LAPEER COUNTY — The Michigan High School Athletic Association has completed its second year of collecting head injury reports from member schools as it continues to build data that will assist in identifying trends and progress being made to reduce the incidence of head injuries in school sports.
Following a first mandate to do so in 2015-16, member schools again were required to report head injuries to the MHSAA identifying the sport that each student-athlete was participating in and whether the injury was sustained during practice or competition. As reporting for the 2017-18 school year is now underway, schools again are required to designate if potential concussions occur during competition or practice and at which level – varsity, junior varsity or freshman.
The full report of all head injuries experienced during 2016-17 by student athletes at MHSAA member high schools – including percentages by sport (per 1,000 participants), gender and team level, as well as data tracking when athletes returned to play – is available on the Health & Safety page of the MHSAA Website at www.mhsaa.com/portals/0/ Documents/health%20safety/concussionreport1617. pdf.
As with the first year of reporting, the MHSAA received data from more than 99 percent of its member high schools after the fall, winter and spring seasons and continued to track each injury report through its conclusion this summer. Member junior high and middle schools also were allowed, although not mandated, to report their potential head injuries; and those findings are not part of the published report.
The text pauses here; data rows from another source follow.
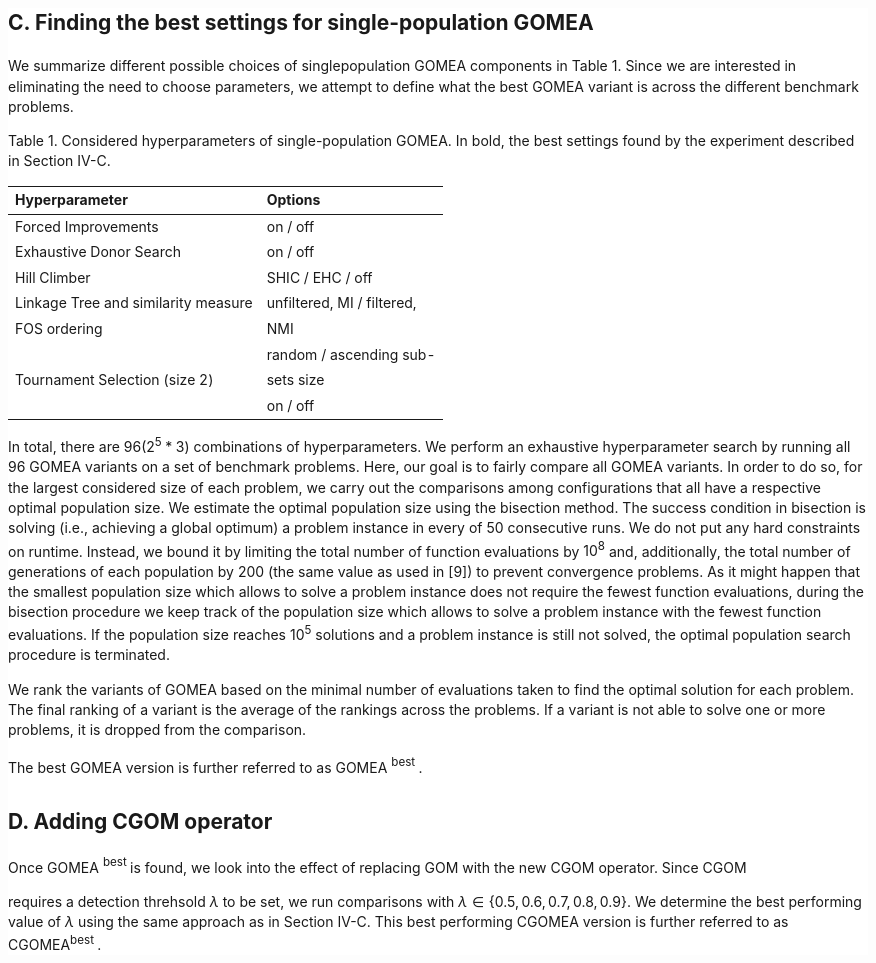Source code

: ## C. Finding the best settings for single-population GOMEA

We summarize different possible choices of singlepopulation GOMEA components in Table 1. Since we are interested in eliminating the need to choose parameters, we attempt to define what the best GOMEA variant is across the different benchmark problems.

Table 1. Considered hyperparameters of single-population GOMEA. In bold, the best settings found by the experiment described in Section IV-C.

| Hyperparameter | Options |
| :-- | :-- |
| Forced Improvements | on / off |
| Exhaustive Donor Search | on / off |
| Hill Climber | SHIC / EHC / off |
| Linkage Tree and similarity measure | unfiltered, MI / filtered, |
| FOS ordering | NMI |
|  | random / ascending sub- |
| Tournament Selection (size 2) | sets size |
|  | on / off |

In total, there are $96\left(2^{5} * 3\right)$ combinations of hyperparameters. We perform an exhaustive hyperparameter search by running all 96 GOMEA variants on a set of benchmark problems. Here, our goal is to fairly compare all GOMEA variants. In order to do so, for the largest considered size of each problem, we carry out the comparisons among configurations that all have a respective optimal population size. We estimate the optimal population size using the bisection method. The success condition in bisection is solving (i.e., achieving a global optimum) a problem instance in every of 50 consecutive runs. We do not put any hard constraints on runtime. Instead, we bound it by limiting the total number of function evaluations by $10^{8}$ and, additionally, the total number of generations of each population by 200 (the same value as used in [9]) to prevent convergence problems. As it might happen that the smallest population size which allows to solve a problem instance does not require the fewest function evaluations, during the bisection procedure we keep track of the population size which allows to solve a problem instance with the fewest function evaluations. If the population size reaches $10^{5}$ solutions and a problem instance is still not solved, the optimal population search procedure is terminated.

We rank the variants of GOMEA based on the minimal number of evaluations taken to find the optimal solution for each problem. The final ranking of a variant is the average of the rankings across the problems. If a variant is not able to solve one or more problems, it is dropped from the comparison.

The best GOMEA version is further referred to as GOMEA $^{\text {best }}$.

## D. Adding CGOM operator

Once GOMEA $^{\text {best }}$ is found, we look into the effect of replacing GOM with the new CGOM operator. Since CGOM

requires a detection threhsold $\lambda$ to be set, we run comparisons with $\lambda \in\{0.5,0.6,0.7,0.8,0.9\}$. We determine the best performing value of $\lambda$ using the same approach as in Section IV-C. This best performing CGOMEA version is further referred to as $\operatorname{CGOMEA}^{\text {best }}$.


[^0]:    ${ }^{1}$ Source code is available on the repository of the first author: https://github. com/ArkadiyD/BinaryGOMEA and the website of the last author: http://www. cwi.nl/ bosman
The 2016-17 concussion report found an 11-percent decrease in the number of confirmed concussions from the previous year. Student-athletes at MHSAA member high schools encountered during 2016-17 a total of 3,958 head injuries – or 5.2 per member school, similar but lower than the 2015-16 average of 5.9. Total participation in MHSAA sports for 2016-17 was 283,625 – with students counted once for each sport he or she played – and only 1.4 percent of participants experienced a head injury; that percentage in 2015-16 was 1.6.
However, MHSAA Executive Director John E. “Jack” Roberts said that while it’s significant to note the similarity in those statistics over the first two years of injury report collection, the lower percentages in 2016-17 don’t necessarily represent a trend – that conclusion can only be made after more data is collected in years to come. Some differences in data from the first year to the second could be the result of schools’ increased familiarity with the reporting system, the refinement of the follow-up reporting procedure and other survey error that is expected to decrease with future surveys.
“Our first survey in 2015-16 raised some initial themes, and the data we collected this past year and will continue to collect will help us identify the trends that will guide our next steps in reducing head injuries in interscholastic athletics,” Roberts said. “However, the necessity for more data to determine these trends should not delay our efforts to experiment with more head protection and modified play and practice rules in contact sports like ice hockey, soccer, wrestling and lacrosse – which all ranked among the top 10 sports for numbers of head injuries per thousand participants.
“We will continue to look for ways to make our good games better and our healthy games safer, and the collection of this data will continue to prove key as we work toward those goals.”